In order to examine these theories further, and as the relevance of these findings to the pathogenesis of DPN is dependent on whether spinal cord shrinkage occurs early, a larger, adequately powered study was conducted. In this study 98 subjects with type 1 diabetes were subdivided into three subgroups (no-DPN, subclinical-DPN, and established-DPN), and spinal cord area measurements were performed at the level C2/C3 (9). Diabetic subgroup measurements were compared with 24 non-diabetic healthy controls and 8 subjects with hereditary sensory motor neuropathy (HSMN). The latter group was chosen to serve as disease controls because it is well recognised to affect only the PNS and vascular factors have not been implicated in its pathogenesis. In this larger study, the results of the pilot study were confirmed and, more importantly, also clearly demonstrated that spinal cord atrophy is an early process being present not only in established-DPN but also even in subjects with relatively modest impairments of nerve function (subclinical-DPN) (Fig. 1). It was also demonstrated that a significant trend of lower cord cross-sectional area with more severe neuropathy occurred across diabetic groups indicating a continuing loss of cord area as the disease progresses. Significant correlations were found between cord area and neurophysiological parameters of neuropathy severity. Cord area was not significantly different between age-matched and sex-matched non-diabetic controls and diabetic subjects without DPN. Approximately 26% and 9% of patients with clinical-DPN and subclinical-DPN, respectively, were found to have spinal cord atrophy (Fig. 2) (9). In contrast, unlike DPN, subjects with HSMN (neuropathy control group) had normal cord areas suggesting that the pathological process here is confined to the peripheral nerve.

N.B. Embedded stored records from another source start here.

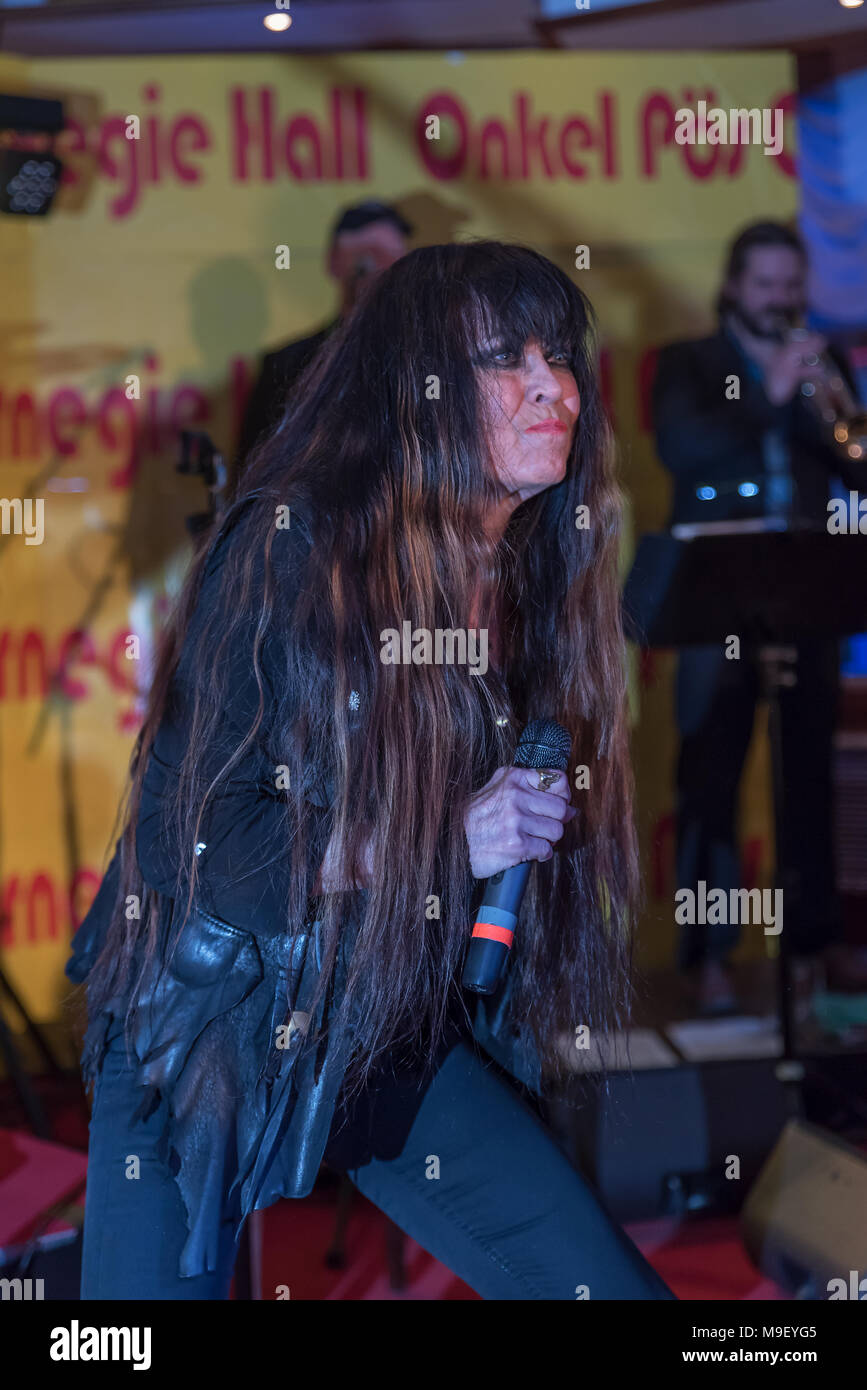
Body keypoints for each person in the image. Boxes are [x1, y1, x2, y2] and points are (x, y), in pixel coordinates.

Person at [69, 240, 674, 1301]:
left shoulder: (536, 571)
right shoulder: (293, 550)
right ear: (420, 393)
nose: (554, 386)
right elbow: (198, 843)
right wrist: (449, 837)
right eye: (505, 360)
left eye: (559, 355)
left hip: (379, 1019)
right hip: (203, 1026)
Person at [652, 220, 866, 1016]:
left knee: (806, 775)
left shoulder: (823, 358)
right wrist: (772, 394)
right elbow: (681, 449)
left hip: (807, 589)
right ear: (734, 286)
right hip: (717, 594)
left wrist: (830, 412)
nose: (780, 298)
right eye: (765, 283)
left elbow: (855, 459)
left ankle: (816, 943)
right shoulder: (689, 364)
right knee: (709, 776)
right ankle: (706, 955)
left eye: (790, 283)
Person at [235, 199, 412, 469]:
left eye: (391, 255)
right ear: (334, 262)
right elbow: (253, 473)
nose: (379, 268)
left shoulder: (423, 360)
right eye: (366, 254)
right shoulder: (286, 365)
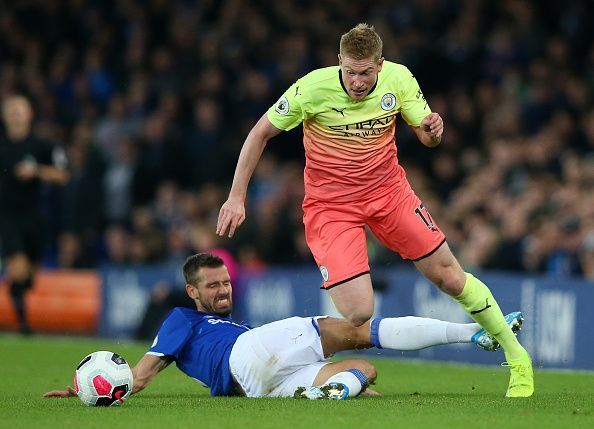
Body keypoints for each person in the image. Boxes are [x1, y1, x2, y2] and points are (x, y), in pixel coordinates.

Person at [216, 24, 533, 397]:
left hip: (389, 195)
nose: (358, 81)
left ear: (380, 65)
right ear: (339, 62)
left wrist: (434, 130)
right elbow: (259, 133)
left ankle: (517, 360)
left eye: (366, 72)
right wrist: (237, 196)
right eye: (350, 71)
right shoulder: (311, 88)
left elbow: (428, 137)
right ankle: (471, 333)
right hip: (331, 207)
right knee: (358, 312)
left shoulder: (398, 79)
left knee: (449, 275)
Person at [44, 253, 523, 400]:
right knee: (357, 329)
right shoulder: (181, 319)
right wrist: (116, 388)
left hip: (253, 385)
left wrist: (108, 391)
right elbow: (149, 368)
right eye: (212, 286)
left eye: (225, 282)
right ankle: (475, 334)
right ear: (192, 292)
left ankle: (329, 393)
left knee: (363, 376)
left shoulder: (225, 323)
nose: (222, 290)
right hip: (247, 357)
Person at [0, 95, 69, 334]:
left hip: (35, 217)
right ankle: (23, 325)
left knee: (29, 276)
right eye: (11, 110)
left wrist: (37, 171)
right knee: (17, 268)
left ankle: (18, 288)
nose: (16, 114)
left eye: (20, 110)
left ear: (29, 115)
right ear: (5, 116)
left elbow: (63, 175)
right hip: (7, 217)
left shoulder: (42, 146)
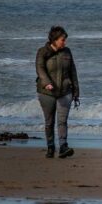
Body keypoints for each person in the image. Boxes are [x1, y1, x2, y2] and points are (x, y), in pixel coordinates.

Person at [35, 26, 79, 159]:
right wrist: (47, 82)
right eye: (62, 40)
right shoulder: (42, 52)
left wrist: (76, 91)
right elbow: (39, 68)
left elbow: (73, 72)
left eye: (65, 40)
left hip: (65, 92)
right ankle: (50, 146)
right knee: (49, 122)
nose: (64, 42)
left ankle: (63, 146)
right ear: (54, 40)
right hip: (46, 93)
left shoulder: (67, 52)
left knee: (62, 121)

The findings of this clinical study show that the neuropathic process in diabetes is not confined to the peripheral nerve and does involve the spinal cord. Worryingly, this occurs early in the neuropathic process. Even at the early DPN stage, extensive and perhaps even irreversible damage may have occurred. Indeed, with these results in mind, it is not surprising that the variety of therapeutic options so far attempted in DPN have not been successful (10). The absence of spinal cord involvement in HSMN argues against a 'dying back' mechanism, i.e. peripheral nerve damage causing secondary spinal cord 'shrinkage' in a progressive 'dying back' fashion, in DPN.